* _What is required_
Update the items below by replacing each "photo" with "image" and changing nothing else. Leave the pictures out of your answer.

* _Dataset_

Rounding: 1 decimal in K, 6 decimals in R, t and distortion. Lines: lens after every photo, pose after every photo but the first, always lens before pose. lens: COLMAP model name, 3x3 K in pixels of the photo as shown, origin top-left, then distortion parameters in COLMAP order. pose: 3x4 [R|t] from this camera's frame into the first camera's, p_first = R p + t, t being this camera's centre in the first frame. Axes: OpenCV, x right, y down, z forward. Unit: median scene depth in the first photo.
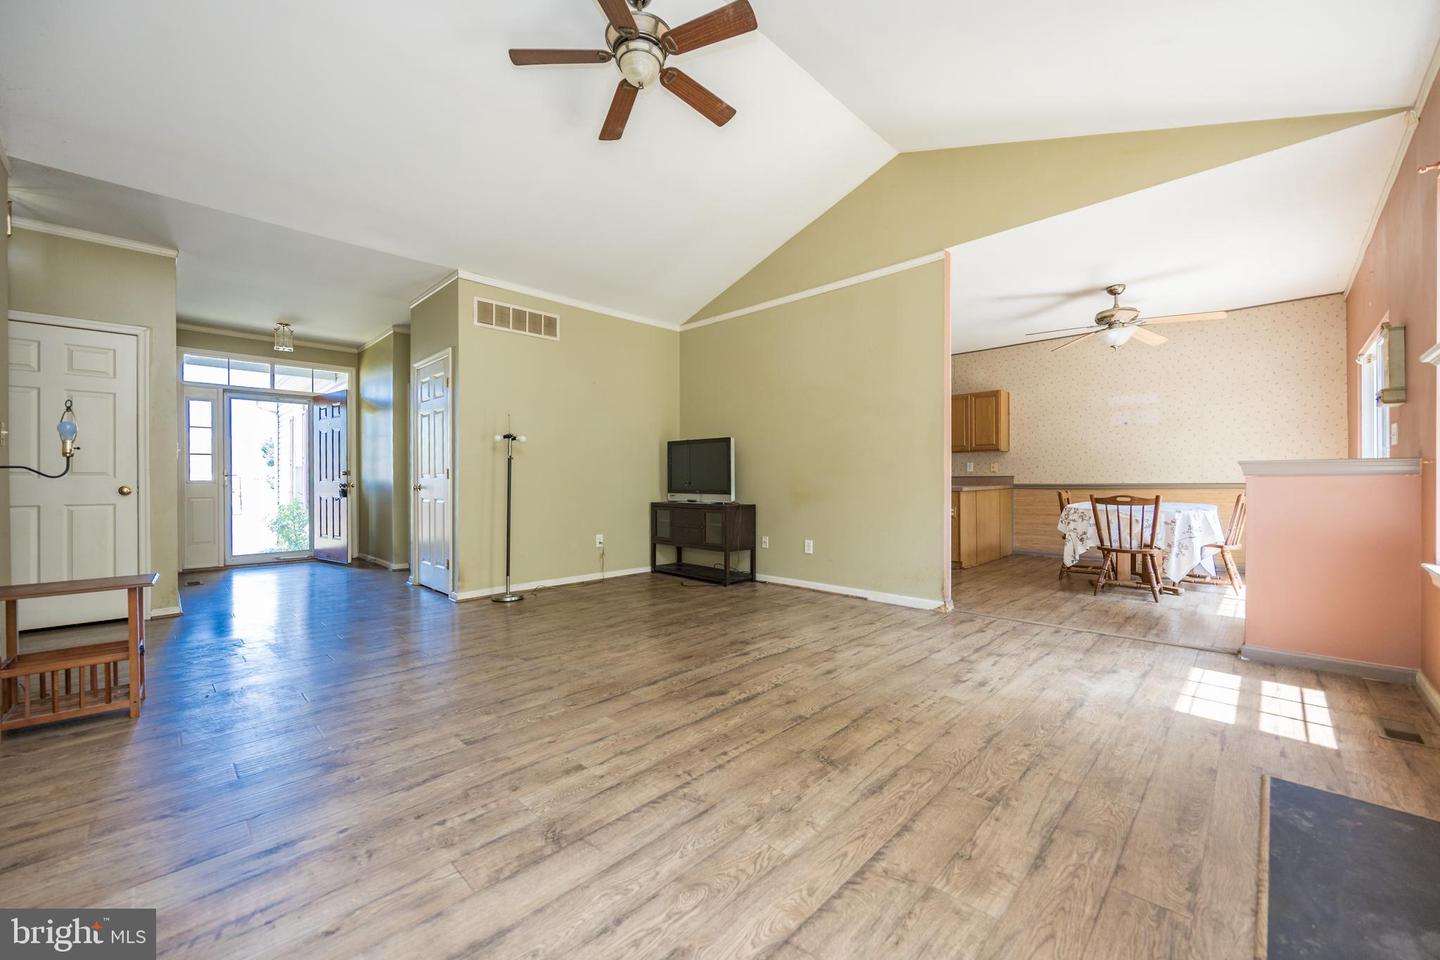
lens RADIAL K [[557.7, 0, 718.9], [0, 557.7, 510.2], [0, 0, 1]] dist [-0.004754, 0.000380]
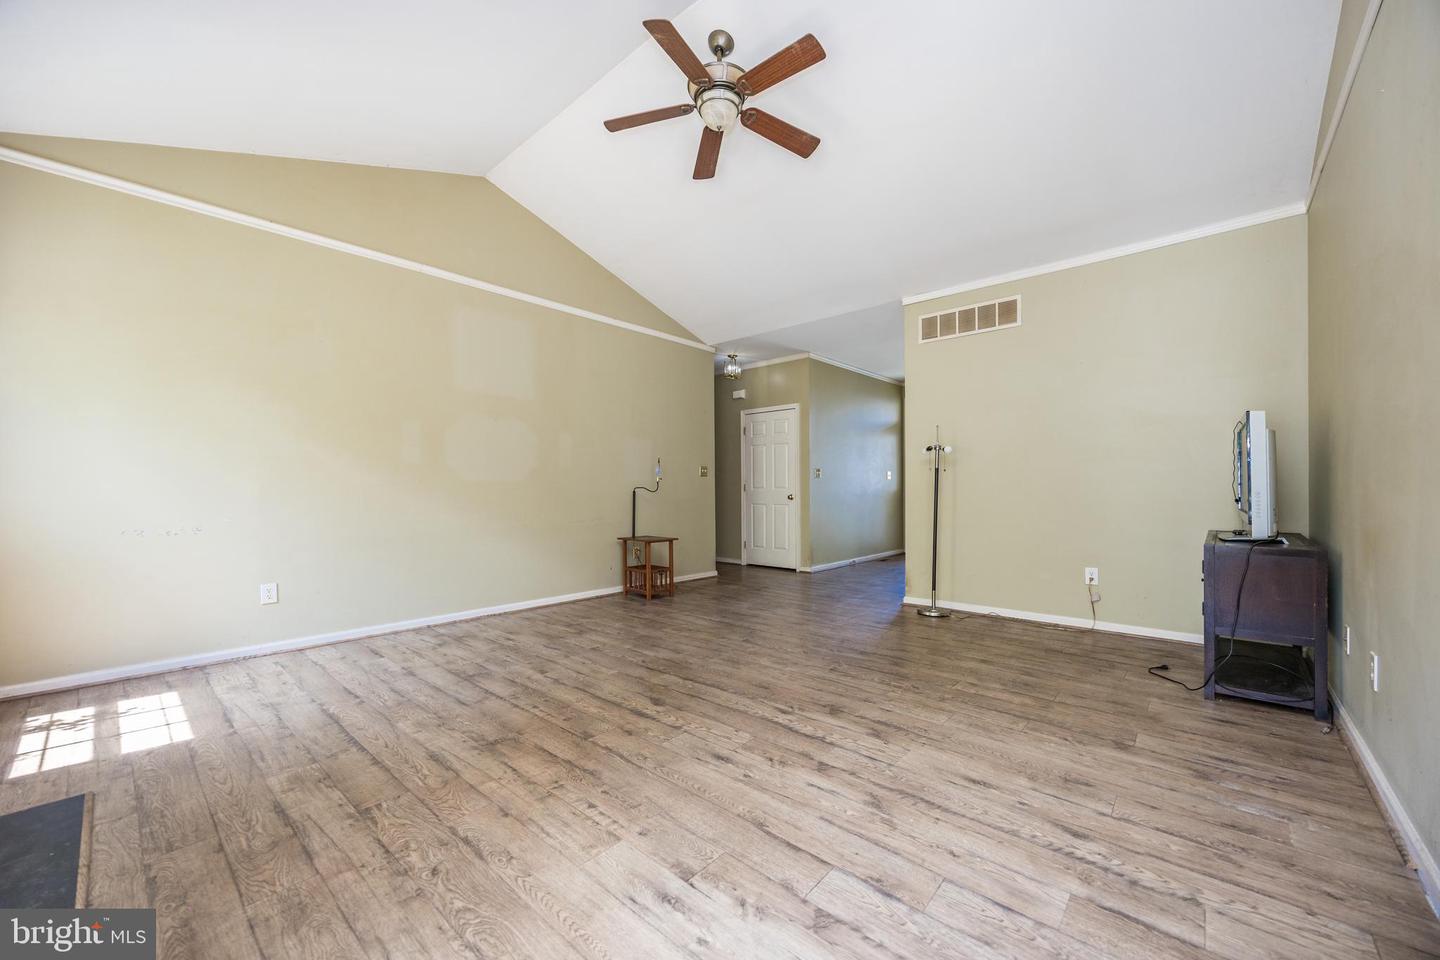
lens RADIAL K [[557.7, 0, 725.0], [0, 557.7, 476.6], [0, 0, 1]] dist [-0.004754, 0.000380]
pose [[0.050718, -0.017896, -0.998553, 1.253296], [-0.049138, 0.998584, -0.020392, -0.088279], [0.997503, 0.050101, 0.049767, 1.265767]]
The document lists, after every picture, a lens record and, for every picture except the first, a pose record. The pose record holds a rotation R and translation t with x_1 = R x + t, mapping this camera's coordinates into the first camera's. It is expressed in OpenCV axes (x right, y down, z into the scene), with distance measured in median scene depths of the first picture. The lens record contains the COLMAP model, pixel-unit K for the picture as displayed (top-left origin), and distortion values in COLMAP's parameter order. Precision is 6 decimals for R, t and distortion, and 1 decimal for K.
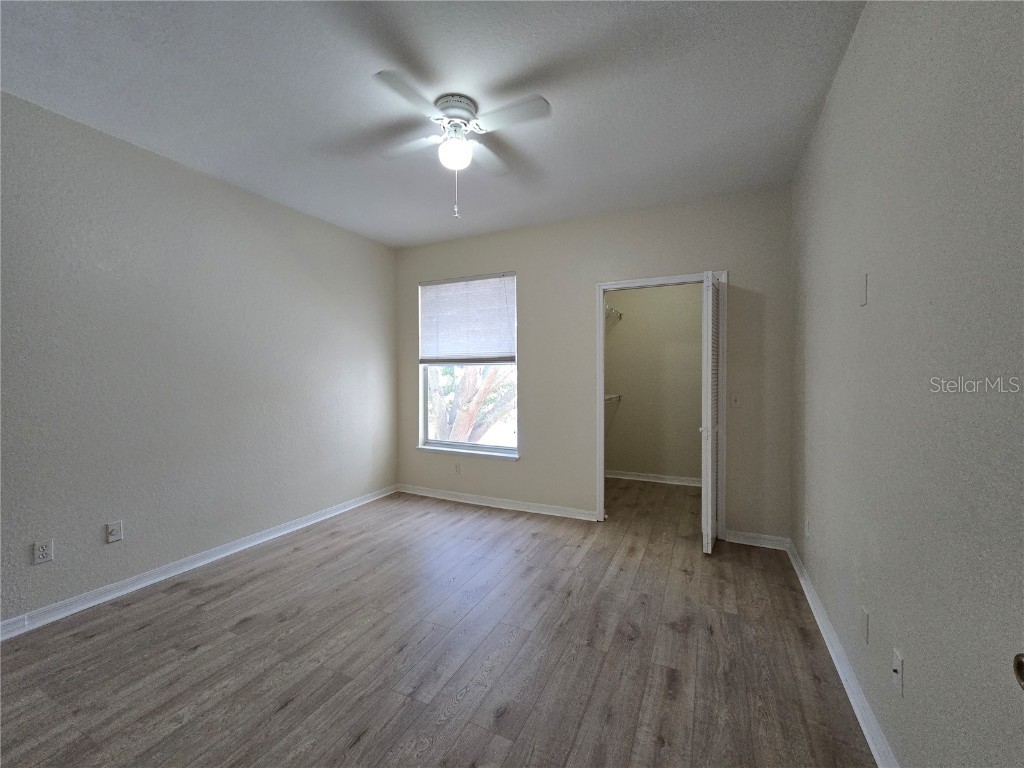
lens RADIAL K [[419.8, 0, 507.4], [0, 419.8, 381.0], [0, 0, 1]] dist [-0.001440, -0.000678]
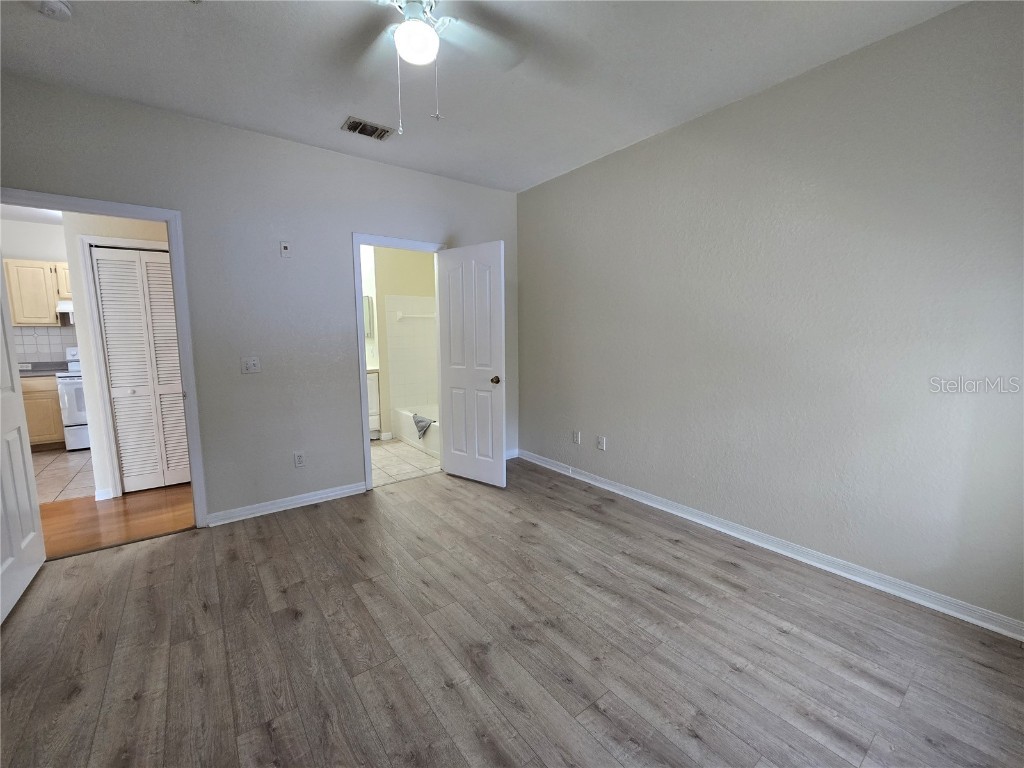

* _Reply to the task_
Rounding: 1 decimal in K, 6 decimals in R, t and distortion. Lines: lens after every image, pose after every image but the first, always lens before pose. lens: COLMAP model name, 3x3 K in pixels of the image as shown, origin top-left, then distortion parameters in COLMAP order. pose: 3x4 [R|t] from this camera's frame into the first camera's, p_first = R p + t, t being this camera's centre in the first frame. Axes: OpenCV, x right, y down, z forward. Unit: median scene depth in the first image.
lens RADIAL K [[557.7, 0, 718.9], [0, 557.7, 510.2], [0, 0, 1]] dist [-0.004754, 0.000380]
lens RADIAL K [[557.7, 0, 725.0], [0, 557.7, 476.6], [0, 0, 1]] dist [-0.004754, 0.000380]
pose [[0.050718, -0.017896, -0.998553, 1.253296], [-0.049138, 0.998584, -0.020392, -0.088279], [0.997503, 0.050101, 0.049767, 1.265767]]
The document lists, after every picture, a lens record and, for every picture except the first, a pose record. The pose record holds a rotation R and translation t with x_1 = R x + t, mapping this camera's coordinates into the first camera's. It is expressed in OpenCV axes (x right, y down, z into the scene), with distance measured in median scene depths of the first picture. The lens record contains the COLMAP model, pixel-unit K for the picture as displayed (top-left origin), and distortion values in COLMAP's parameter order. Precision is 6 decimals for R, t and distortion, and 1 decimal for K.
lens RADIAL K [[419.8, 0, 507.4], [0, 419.8, 381.0], [0, 0, 1]] dist [-0.001440, -0.000678]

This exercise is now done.